Texte du document =
====================
La SCI ne concerne pas le Conseil de l’Ordre. Celui-ci exigera en revan­che communication du bail qu’elle concédera au praticien, à une société civile de moyens (SCM) ou à une société d’exercice libéral (SEL). Ce bail re­lèver­a soit des textes et lois propres aux baux professionnels, soit de ceux des baux commerciaux. Les professions libérales peuvent dorénavant être soumises à l’un ou l’autre. Ce sont les parties contractantes qui en décident, sachant que lorsque la SCI est détenue par les praticiens, il est habituellement conclu un bail professionnel.

Cette acquisition s’opérera grâce à un financement concédé soit à la SCI, soit à chacun des associés, ceux-ci apportant immédiatement le montant qui leur est prêté à la SCI afin qu’elle règle le vendeur. Actuellement, les emprunts contractés par la SCI sont conseillés sur une durée maxi-male (15-20 ans), quel que soit l’âge du praticien, du fait de taux de crédit très raisonnables et de la perspective d’inflation à moyen terme. Un endettement long dans les conditions actuelles facilitera en outre la cession de parts à un associé ou successeur, le moment venu.
====================
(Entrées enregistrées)
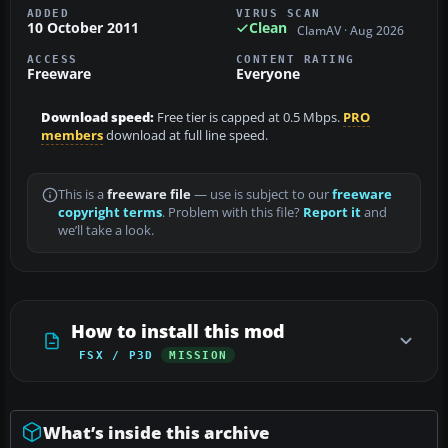
ADDED
VIRUS SCAN
10 October 2011
Clean
ClamAV · Aug 2026
ACCESS
CONTENT RATING
Freeware
Everyone
Download speed:
Free tier is capped at 0.5 Mbps.
PRO
members
download at full line speed.
This is a
freeware file
— use is subject to our
freeware
copyright terms
. Problem with this file?
Report it
and
we’ll take a look.
How to install this mod
FSX / P3D
MISSION
What’s inside this archive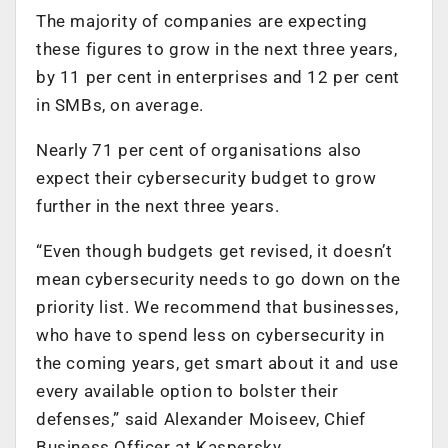
The majority of companies are expecting
these figures to grow in the next three years,
by 11 per cent in enterprises and 12 per cent
in SMBs, on average.
Nearly 71 per cent of organisations also
expect their cybersecurity budget to grow
further in the next three years.
“Even though budgets get revised, it doesn’t
mean cybersecurity needs to go down on the
priority list. We recommend that businesses,
who have to spend less on cybersecurity in
the coming years, get smart about it and use
every available option to bolster their
defenses,” said Alexander Moiseev, Chief
Business Officer at Kaspersky.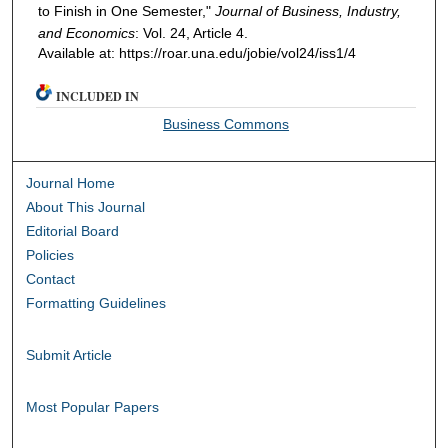
to Finish in One Semester,"
Journal of Business, Industry,
and Economics
: Vol. 24, Article 4.
Available at: https://roar.una.edu/jobie/vol24/iss1/4
INCLUDED IN
Business Commons
Journal Home
About This Journal
Editorial Board
Policies
Contact
Formatting Guidelines
Submit Article
Most Popular Papers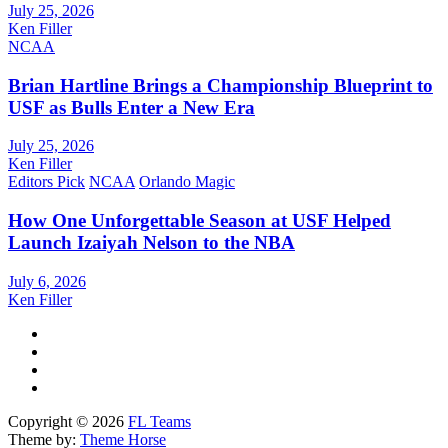
July 25, 2026
Ken Filler
NCAA
Brian Hartline Brings a Championship Blueprint to
USF as Bulls Enter a New Era
July 25, 2026
Ken Filler
Editors Pick
NCAA
Orlando Magic
How One Unforgettable Season at USF Helped
Launch Izaiyah Nelson to the NBA
July 6, 2026
Ken Filler
Copyright © 2026
FL Teams
Theme by:
Theme Horse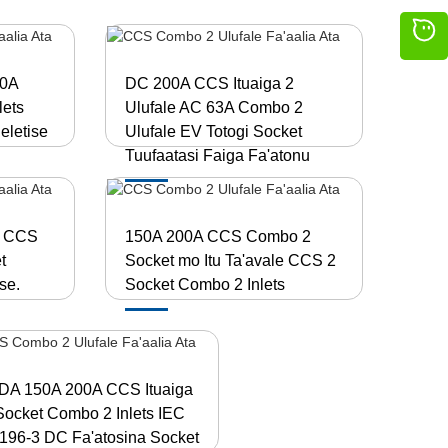
50A
DC 200A CCS Ituaiga 2
ets
Ulufale AC 63A Combo 2
eletise
Ulufale EV Totogi Socket
Tuufaatasi Faiga Fa'atonu
A CCS
150A 200A CCS Combo 2
t
Socket mo Itu Ta'avale CCS 2
se.
Socket Combo 2 Inlets
DA 150A 200A CCS Ituaiga
Socket Combo 2 Inlets IEC
196-3 DC Fa'atosina Socket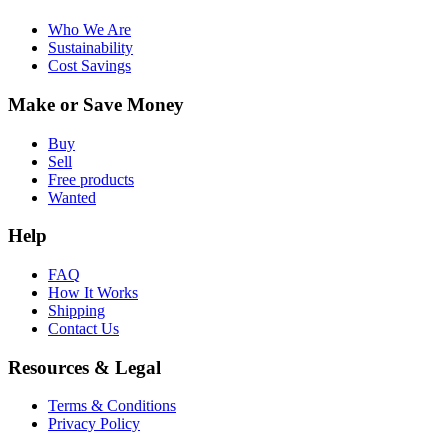
Who We Are
Sustainability
Cost Savings
Make or Save Money
Buy
Sell
Free products
Wanted
Help
FAQ
How It Works
Shipping
Contact Us
Resources & Legal
Terms & Conditions
Privacy Policy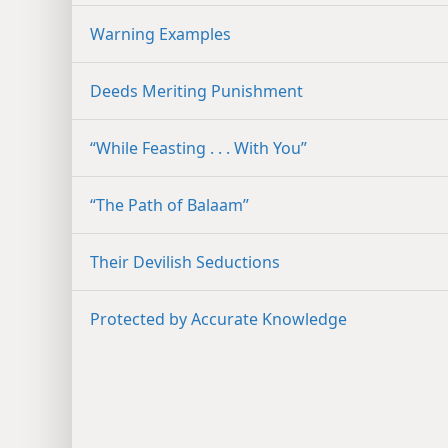
Warning Examples
Deeds Meriting Punishment
“While Feasting . . . With You”
“The Path of Balaam”
Their Devilish Seductions
Protected by Accurate Knowledge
====================
Tâche 1 = Traduisez en anglais cette phrase du texte sur la SCI : « Ce sont les parties contractantes qui en décident, sachant que lorsque la SCI est détenue par les praticiens, il est habituellement conclu un bail professionnel. »
Tâche 2 = Poursuivez le texte sur la SCI après sa dernière phrase.

Réponse 1 = It is the contracting parties who decide this, bearing in mind that when the SCI is owned by the practitioners, a professional lease is usually concluded.

Réponse 2 =
Quant au financement des travaux d’aménagement intérieur, nous conseillons le plus souvent de les faire supporter par le locataire (praticien ou SCM) parce qu’ils seront déductibles et contribueront, de plus, à diminuer le poids des cotisations sociales. Bien que l’emprunteur ne soit pas le même que pour les murs, dans cette hypothèse, il est d’usage de monter les dossiers de financement simultanément, auprès du même établissement, pour éviter une surenchère de garanties. Autant un financier apprécie de prêter pour l’achat de murs, autant il est préoccupé pour les travaux intérieurs. La vraie tracasserie du praticien commence maintenant. Elle est fiscale et le praticien n’a pas compétence pour trancher. Il s’agit de savoir si la SCI opte pour la TVA. Cette réflexion est de rigueur si on acquiert un local neuf ou si on fait construire. Elle n’a pas d’intérêt si le local est ancien (plus de 5 ans) lorsqu’on exerce une profession dont les honoraires ne sont pas assujettis à la TVA. C’est le cas du médecin et du chirurgien-dentiste, ce qui les distingue d’un vétérinaire dans ce type de réflexion. Il faut, en la matière, interroger son conseil (expert-comptable, conseil en gestion) car l’option peut être porteuse d’économies, d’autant que le traitement de cette option vient d’être aménagé.

Et puisqu’on se retrouve dans le labyrinthe des comptables, on en profite pour se poser une autre question. La SCI doit-elle opter pour le régime IS, celui de l’impôt sur les sociétés, identique à celui des SEL, plutôt que voir les loyers fiscalisés dans le régime des revenus fonciers ?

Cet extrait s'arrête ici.